Comment by neuroelectron

20 hours ago

So Claude will reject 9 out of 10 prompts I give it and lecture me about safety, but somehow it was used for something genuinely malicious?

Someone make this make sense.

7 comments

neuroelectron

goalieca 19 hours ago

LLMs are rather easy to convince. There’s no formal logic embedded in them that provably restricts outputs.

The less believable part for me is that people persist long enough and invest enough resources at prompting to do something with an automated agent that doesn’t have potential for massively backfire.

Secondly, they claimed to use Anthropic own infrastructure which is silly. There’s no doubt some capacity in China to do this. I also would expect incident response, threat detection teams, and other experts to be reporting this to Anthropic if Anthropic doesn’t detect it themselves first.

It sure makes good marketing to go out and claim such a thing though. This is exactly the kind of FOMO panic inducing headline that is driving the financing of whole LLM revolution.

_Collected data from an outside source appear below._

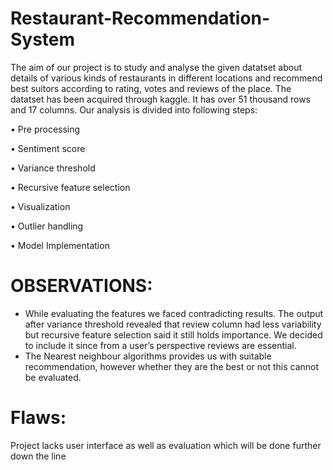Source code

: # Restaurant-Recommendation-System

The aim of our project is to study and analyse the given datatset about details of various kinds of restaurants in different locations and recommend best suitors according to rating, votes and reviews of the place. The datatset has been acquired through kaggle. It has over 51 thousand rows and 17 columns. Our analysis is divided into following steps: 

•	Pre processing

•	Sentiment score

•	Variance threshold

•	Recursive feature selection

•	Visualization

•	Outlier handling

•	Model Implementation


# OBSERVATIONS: 
* While evaluating the features we faced contradicting results. The output after variance threshold revealed that review column had less variability but recursive feature selection said it still holds importance. We decided to include it since from a user’s perspective reviews are essential.
* The Nearest neighbour algorithms provides us with suitable recommendation, however whether they are the best or not this cannot be evaluated.

# Flaws:
Project lacks user interface as well as evaluation which will be done further down the line


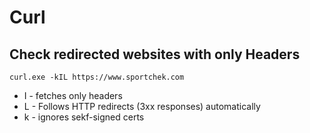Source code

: # Curl

## Check redirected websites with only Headers

`curl.exe -kIL https://www.sportchek.com`
 - I - fetches only headers
 - L - Follows HTTP redirects (3xx responses) automatically
 - k - ignores sekf-signed certs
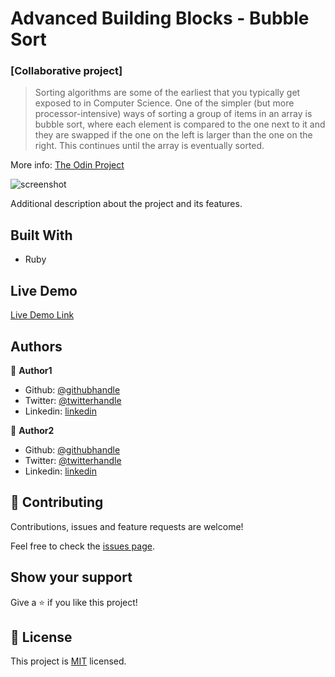 # Advanced Building Blocks - Bubble Sort

### [Collaborative project]

> Sorting algorithms are some of the earliest that you typically get exposed to in Computer Science. One of the simpler (but more processor-intensive) ways of sorting a group of items in an array is bubble sort, where each element is compared to the one next to it and they are swapped if the one on the left is larger than the one on the right. This continues until the array is eventually sorted.

More info: [The Odin Project](https://www.theodinproject.com/courses/ruby-programming/lessons/advanced-building-blocks)

![screenshot](./app_screenshot.png)

Additional description about the project and its features.

## Built With

- Ruby

## Live Demo

[Live Demo Link](https://livedemo.com)

## Authors

👤 **Author1**

- Github: [@githubhandle](https://github.com/githubhandle)
- Twitter: [@twitterhandle](https://twitter.com/twitterhandle)
- Linkedin: [linkedin](https://linkedin.com/linkedinhandle)

👤 **Author2**

- Github: [@githubhandle](https://github.com/githubhandle)
- Twitter: [@twitterhandle](https://twitter.com/twitterhandle)
- Linkedin: [linkedin](https://linkedin.com/linkedinhandle)

## 🤝 Contributing

Contributions, issues and feature requests are welcome!

Feel free to check the [issues page]().

## Show your support

Give a ⭐️ if you like this project!

## 📝 License

This project is [MIT](LICENSE.txt) licensed.
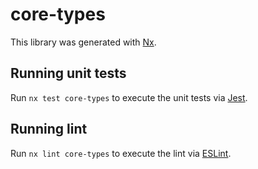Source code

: # core-types

This library was generated with [Nx](https://nx.dev).

## Running unit tests

Run `nx test core-types` to execute the unit tests via [Jest](https://jestjs.io).

## Running lint

Run `nx lint core-types` to execute the lint via [ESLint](https://eslint.org/).
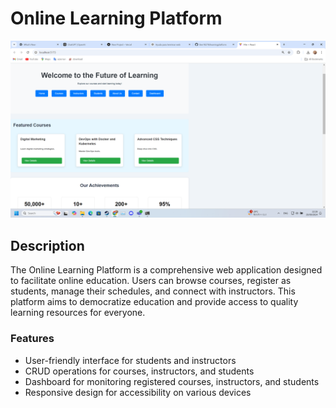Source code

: # Online Learning Platform

![Screenshot 1](https://raw.githubusercontent.com/Ben18278/learningplatform/refs/heads/main/screenshot/Screenshot%20(1045).png)

## Description
The Online Learning Platform is a comprehensive web application designed to facilitate online education. Users can browse courses, register as students, manage their schedules, and connect with instructors. This platform aims to democratize education and provide access to quality learning resources for everyone.

### Features
- User-friendly interface for students and instructors
- CRUD operations for courses, instructors, and students
- Dashboard for monitoring registered courses, instructors, and students
- Responsive design for accessibility on various devices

apples_oranges 19 hours ago

there are llms which are modified to not reject anything at all, afaik this is possible with all llms. no need to convince.
(granted you have to have direct access to the llm, unlike claude where you just have the frontend, but the point stands. no need to convince whatsoever.)

comrade1234 19 hours ago

Stop talking dirty with Claude.

cbg0 19 hours ago

I've never had a prompt rejected by Claude. What kind of prompts are you sending where "9 out of 10" get rejected?

neuroelectron 17 hours ago

Basic system administration tasks, creating scripts for automating log scanning, service configuration, etc. often it involves PII or payment.
yahoozoo 6 hours ago

If you ask it to help you write a bot/cheat for a video game it will usually refuse due to breaking the games terms of service, etc.

danielbln 19 hours ago

I've rarely had Claude reject a prompt of mine. What are you prompting for to get a 90% refusal rate?